Assigned task: Extend the forum discussion below on imposing losses on senior bondholders of Irish banks, starting after its final comment.

(Text for analysis)

The endless chatter about senior bondholder burning was always domestically focused rubbish which served no purpose other than to increase the sense of constant instability in the Irish banking system and present opportunities to international banks and hedge funds to make money trading and investing in Irish senior debt. This is not just about Anglo. Huge gains have also being made by guys buying aib and boi seniors during the bond holder burning media frenzy of jan and feb of this year. As as all this debt will now redeem at par, I keep asking myself who actually gained from all this.
I’m mentioning the sub’s as it’s an example of the practical problems with bond holder impairment. If we can’t zero sub, how was senior ever up for debate?
@Karl Whelan & Seamus Coffey
The Central Bank (whether the ICB or the ECB) can only lend to solvent banks. So the solvency does matter now. It cannot be finessed to 2015 with an escape clause. Not if ELA or ECB repo is required.
How right you are!
By the way, the INBS annual report and accounts for 2010 is here
And it is page 22 that sets out the balance sheet showing that at 31 Dec 2010, INBS was insolvent to the tune of €18.3m (insolvency being where liabilities exceed assets)
Given the apparent drama with publishing the INBS annual report, I recommend you all take a look at the accounts for this company which we 100% own.
it took the most “draconian” and “over powering” piece of financial legislation created during this crisis to get sub debt loss impairment down to 20% or so even after clear insolvency was established post-PCAR. This legislation, when first enacted, was deemed by opponents of the previous government, some of whom comment on here and some of whom now sit in cabinet, as being anti-democractic and near dictatorial in nature. The ECB briefly went beserk at its enaction, until assurances were given that its practical scope would not meet its theoretical one. And, again, that legislation only dealt with sub debt, and was not able to zero that rank of creditor.
Quite why people are still, at this point, surprised at the treatment of seniors, in lieu of the political and economic realities being pushed by the EU and ECB, and, apparently, the US Treasury, baffles me. (Though we did have the memorable sight, on that fateful Friday before the IMF/EU bailout was announced, of one of the more well known celebrity economists pulling his pants down on this forum, waving his backside at everyone, saying, literally, “nah nah nah nah nah”, and telling anyone who’d listen just how amazingly prescient he had been all along against all foes, when it seemed like senior may actually have been pushed into the firing line. They subsequently weren’t). Others have been saying, regretfully, but honestly, for the last two years that seniors couldn’t, wouldn’t, and possibly shouldn’t be faced with loss impairment during this crisis. I’m not saying i told you so, i’m simply glad in some ways that the debate, upon which so so so so much political capital was spent from so many quarters, and which so so so so many column inches were expended on over the last two years or so, is finally over.
Burden sharing with the EU/ECB is required at some level potentially (and can come in many very different forms), but addressing the argument from a debt sustainability point of view rather than simply wishing to “burn” bad and/or nefarious bond holders stands a greater chance of actually working.

(End Text for analysis)
(Input data)

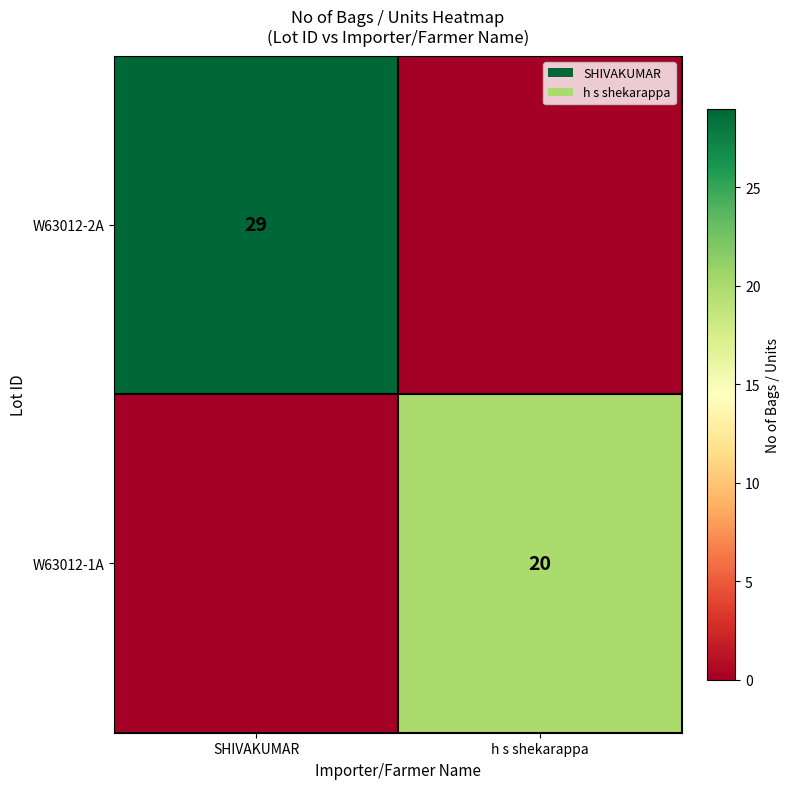

Between SHIVAKUMAR and h s shekarappa, which is larger?

SHIVAKUMAR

(End Input data)

Output of the exercise:
Who would have thunk that EColi could have relevance to the current economic crisis?
Europe’s leading economy is finding it difficult to cope because it has run down its own public services so much that it has not enough doctors to cope.
There has been a global running down of public services (Michael Hennigan would be delighted!). In New York this Winter they couldn’t cope with the snow-falls. We had Jesper talking about problems with healthcare in Sweden and now we have this. (I should present more evidence but you know what I mean..)
The war here is not between us and the EU or the EU and the ECB. The war here is between the general public across the world and the moneylenders. Moneylenders are simply diverting taxes from the public services to enrich themselves.
This won’t sort itself out quickly but Gordon Brown’s vision of global financial supervision will eventually become a reality but he (and probably most of us) won’t be alive to see it
The “I told you so” righteous argument holds no water and more to the point those who have been proven correct in their assessment of the senior bond burning situation does not mean they are right in any normal sense other than they called it correctly.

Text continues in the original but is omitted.